Strengthening Constitutional Self-Government

No Left Turns

Krauthammer’s Iraq Wisdom

Our failing policy there has little to do with troop levels and probably couldn’t be turned around with an increase now. We’ve made some key mistakes, as any Machiavellian could see. And there’s still a glimmer of hope. But finally the republic is for the Iraqis to keep (or not). I’m not saying Charles is right, but the truth is he’s never dumb.

Discussions - 3 Comments

It is hard to quarrel with anything in Krauthammer’s wise and sobering article(and I,for one, am not always in agreement with his view of the world). The one thing that the "coalition of the willing" could never give Iraq was a political culture conducive to civility and moderation. We liberated them from an evil tyrant and a murderous Baathist regime; not for a moment did we have it in our power to make them worthy of their new found freedom. That is a quality of soul that cannot be exported or conjured up at will. As Krauthammer suggests,a regime of self-governing citizens depends on a series of choices and habits that are not exactly in evidence in Iraq today. The architects of our Iraq policy were far too quick to assert that hatred of despotism would naturally translate into a settled capacity for self-government on the part of Iraqis. They also assumed in an almost fetishistic manner that electoral democracy would give rise to that happy outcome. As I’ve argued in print on more than one occasion, this had much to do with a historicist complacency that leads almost everyone on the Left and Right today to assume that the world is moving inevitably toward the same begign democratic outcome. But it is also related to a certain political correctness(present even on the Right) that refuses to face up to the nature of Islam(not just Islamism) and the remarkable intractability of the Arab-Islamic world. Moreover,as Krauthammer rightly suggests, a despotism such as Saddam’s fatally undermines the trust necessary to sustain a free regime. We conservatives ought to be chastened by the fact that conservatives en masse succumbed to inebriated hopes about America’s capavity to remake the world by force. Meanwhile, implaccable, nihilistic enemies continue to want to destroy us and no retreat from Iraq will begin to appease them. And the danger is that the failure of the Bush Doctrine will embolden the neo-Chomskyites among our elites who see American power as the principal source of evil and instability in the contemporary world.

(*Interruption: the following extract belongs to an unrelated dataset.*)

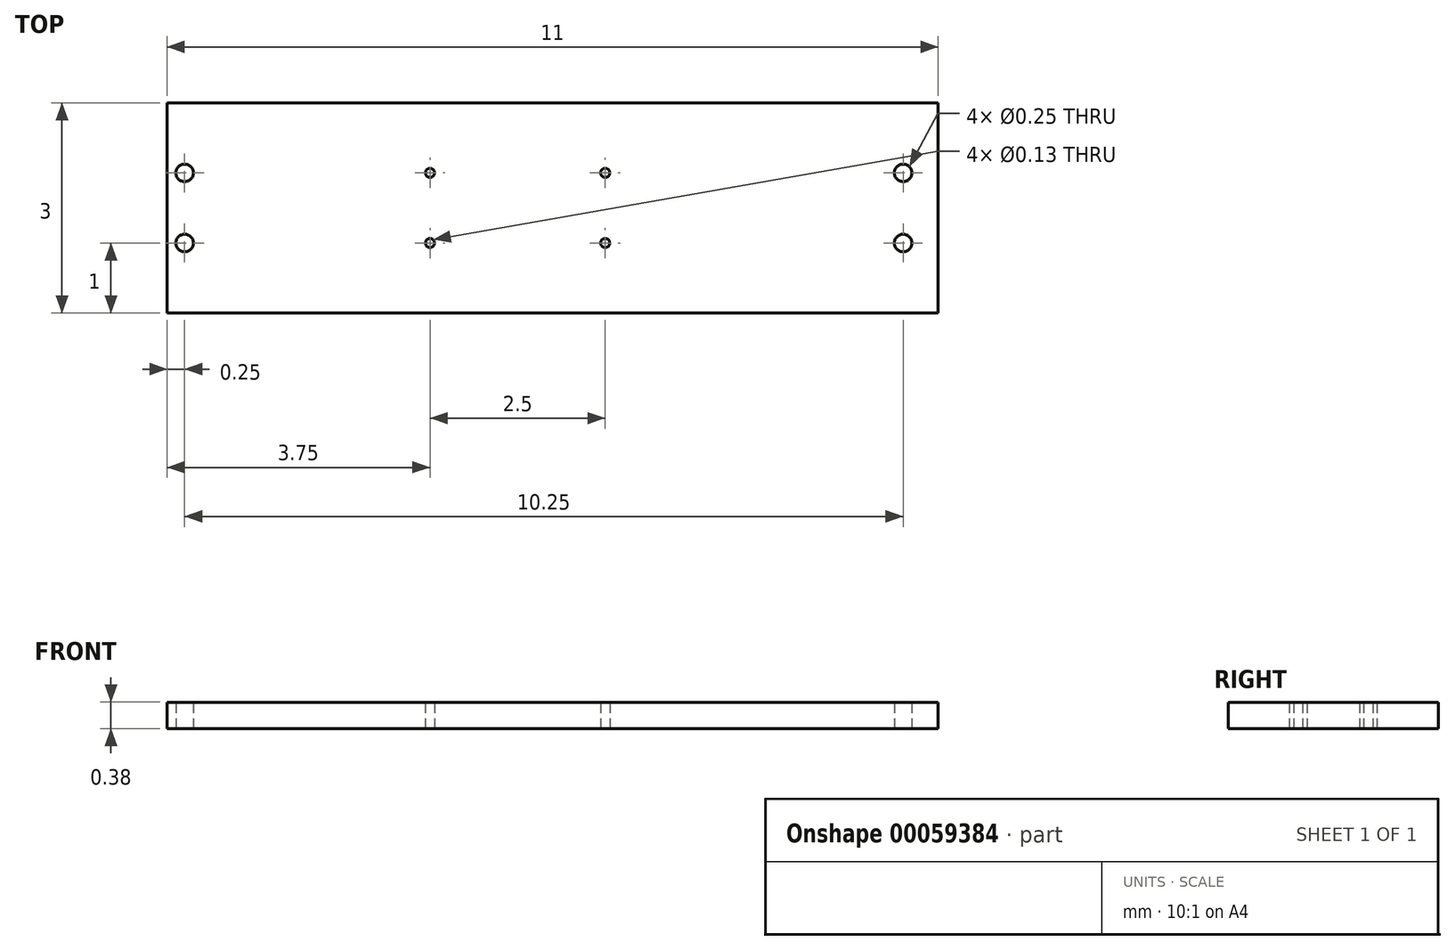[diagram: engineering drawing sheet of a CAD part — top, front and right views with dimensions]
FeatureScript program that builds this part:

Dan, well put, measured, and I agree. I confess to being one of those who didn’t think adequately about post-Saddam Iraq, although I remain a staunch defender of the decision to invade, and a semi-defender, or at least a sympathetic explainer, of the decision to promote democracy rather than an authoritarian government. Regardless of the second decision’s merits in the abstract, certainly the evidence is mounting that its implementation was grossly mishandled from the beginning, partly due to Bush’s "fetishistic" faith in freedom.

Lately I’ve been thinking that our errors on Iraq illustrate the dangers of learning history’s latest lessons all too well, of over-reacting to the last mistake one made. The refusal to face the nature of Islam and Arab clan-patterns w/ respect to democracy had much to do with the fact that the old middle-east realists had resigned themselves to Arabs-need-strongmen thinking too much, to Saddam’s benefit. Something similar, although much more complicated, could be said about the "unilateral style" of our diplomacy post-9/11.

So perhaps the most important Iraq question, at least from our standpoint, is this: "What might be the ’lessons’ of just-happened history we are currently over-learning to our future misfortune?"

I agree with most of this...well-said. I think we have been the victims of too much "modernization-think" and "libertarian-think." Culture matters -- to appreciate freedom, you need certain cultural habits...individualism, civic-mindedness, universalist attitudes toward other people, and a temporal mindset. Iraq has more of these than most Arab nations, but evidently not enough to embrace democracy.

I also think we have failed to realize that the Western "nation-state" is a competitor of Islamism. Millions of these people view nationalism as western imperialism...layering democracy on top of that just rubs salt in the wound (at least to Jihadis and Salafis in general). Democratization of the globe is a crusade, for all intents and purposes. We might as well come to grips with that.